| Aufgabe |
Gib die Zeilen von der Zeile mit „locality: Sitka.“ bis zur Zeile mit „collector number: 19271“ unverändert wieder, beide Zeilen eingeschlossen.

(Einträge aus einer Sammlung)
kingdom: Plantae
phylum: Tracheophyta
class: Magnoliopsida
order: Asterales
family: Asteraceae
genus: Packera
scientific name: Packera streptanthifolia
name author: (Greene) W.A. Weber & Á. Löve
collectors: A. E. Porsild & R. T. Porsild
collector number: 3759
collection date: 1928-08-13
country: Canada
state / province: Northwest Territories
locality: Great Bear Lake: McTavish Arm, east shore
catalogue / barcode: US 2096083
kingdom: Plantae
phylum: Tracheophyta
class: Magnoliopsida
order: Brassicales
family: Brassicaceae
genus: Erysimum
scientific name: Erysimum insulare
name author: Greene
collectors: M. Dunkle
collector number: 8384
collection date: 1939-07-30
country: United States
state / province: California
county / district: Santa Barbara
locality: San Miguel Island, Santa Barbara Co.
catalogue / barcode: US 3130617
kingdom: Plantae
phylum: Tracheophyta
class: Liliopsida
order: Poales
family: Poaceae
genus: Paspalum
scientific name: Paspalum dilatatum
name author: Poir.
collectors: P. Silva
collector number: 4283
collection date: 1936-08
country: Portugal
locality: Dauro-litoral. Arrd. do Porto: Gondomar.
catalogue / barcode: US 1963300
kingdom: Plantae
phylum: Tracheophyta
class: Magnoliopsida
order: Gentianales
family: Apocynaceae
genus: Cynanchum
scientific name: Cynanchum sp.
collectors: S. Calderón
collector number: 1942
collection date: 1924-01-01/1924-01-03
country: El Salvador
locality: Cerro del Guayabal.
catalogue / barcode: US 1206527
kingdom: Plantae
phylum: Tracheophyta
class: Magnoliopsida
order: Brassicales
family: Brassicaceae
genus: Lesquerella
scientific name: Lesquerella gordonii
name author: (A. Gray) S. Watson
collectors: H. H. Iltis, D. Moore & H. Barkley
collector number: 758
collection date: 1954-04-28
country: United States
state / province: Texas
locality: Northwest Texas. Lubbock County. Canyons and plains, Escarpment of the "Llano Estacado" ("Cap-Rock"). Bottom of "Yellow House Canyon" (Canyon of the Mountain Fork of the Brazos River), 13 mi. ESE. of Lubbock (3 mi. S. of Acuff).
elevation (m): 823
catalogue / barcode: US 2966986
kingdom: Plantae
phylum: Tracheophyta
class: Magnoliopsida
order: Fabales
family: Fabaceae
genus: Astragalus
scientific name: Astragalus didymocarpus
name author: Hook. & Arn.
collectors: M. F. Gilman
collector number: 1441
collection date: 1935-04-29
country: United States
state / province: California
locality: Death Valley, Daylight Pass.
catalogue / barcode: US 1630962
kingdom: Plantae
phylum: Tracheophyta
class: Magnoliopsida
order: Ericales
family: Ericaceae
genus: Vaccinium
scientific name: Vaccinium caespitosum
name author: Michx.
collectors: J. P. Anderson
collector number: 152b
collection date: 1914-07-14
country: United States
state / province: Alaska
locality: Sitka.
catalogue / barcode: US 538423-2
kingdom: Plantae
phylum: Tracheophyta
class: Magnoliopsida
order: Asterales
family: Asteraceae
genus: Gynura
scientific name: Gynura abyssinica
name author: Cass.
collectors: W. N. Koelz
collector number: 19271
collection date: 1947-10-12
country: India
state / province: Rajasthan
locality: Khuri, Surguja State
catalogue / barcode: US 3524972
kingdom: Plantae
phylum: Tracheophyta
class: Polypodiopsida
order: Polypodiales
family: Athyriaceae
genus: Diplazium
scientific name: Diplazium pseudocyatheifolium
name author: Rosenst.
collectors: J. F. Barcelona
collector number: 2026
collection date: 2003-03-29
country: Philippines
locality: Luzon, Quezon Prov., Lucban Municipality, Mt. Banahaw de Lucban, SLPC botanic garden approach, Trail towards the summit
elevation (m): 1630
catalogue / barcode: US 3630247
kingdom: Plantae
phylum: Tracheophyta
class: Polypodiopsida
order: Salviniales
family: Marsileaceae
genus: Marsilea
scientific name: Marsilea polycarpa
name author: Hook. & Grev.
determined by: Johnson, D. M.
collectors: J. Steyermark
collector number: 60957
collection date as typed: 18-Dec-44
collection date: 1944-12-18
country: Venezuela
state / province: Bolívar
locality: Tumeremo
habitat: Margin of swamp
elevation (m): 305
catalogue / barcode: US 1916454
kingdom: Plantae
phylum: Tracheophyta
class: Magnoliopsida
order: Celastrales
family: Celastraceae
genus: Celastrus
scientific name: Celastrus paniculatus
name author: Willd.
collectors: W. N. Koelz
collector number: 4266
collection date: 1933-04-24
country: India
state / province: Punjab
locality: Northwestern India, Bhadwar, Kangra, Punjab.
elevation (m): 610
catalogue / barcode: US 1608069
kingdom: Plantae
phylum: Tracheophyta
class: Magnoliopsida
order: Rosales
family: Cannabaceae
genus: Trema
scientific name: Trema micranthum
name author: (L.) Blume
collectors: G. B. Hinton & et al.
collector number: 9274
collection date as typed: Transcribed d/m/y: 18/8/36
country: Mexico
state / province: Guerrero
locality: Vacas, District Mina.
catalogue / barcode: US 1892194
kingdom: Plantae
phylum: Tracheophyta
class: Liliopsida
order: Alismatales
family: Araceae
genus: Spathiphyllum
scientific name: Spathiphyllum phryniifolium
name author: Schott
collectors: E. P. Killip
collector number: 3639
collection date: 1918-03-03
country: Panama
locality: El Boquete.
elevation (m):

| Ergebnis |
locality: Sitka.
catalogue / barcode: US 538423-2
kingdom: Plantae
phylum: Tracheophyta
class: Magnoliopsida
order: Asterales
family: Asteraceae
genus: Gynura
scientific name: Gynura abyssinica
name author: Cass.
collectors: W. N. Koelz
collector number: 19271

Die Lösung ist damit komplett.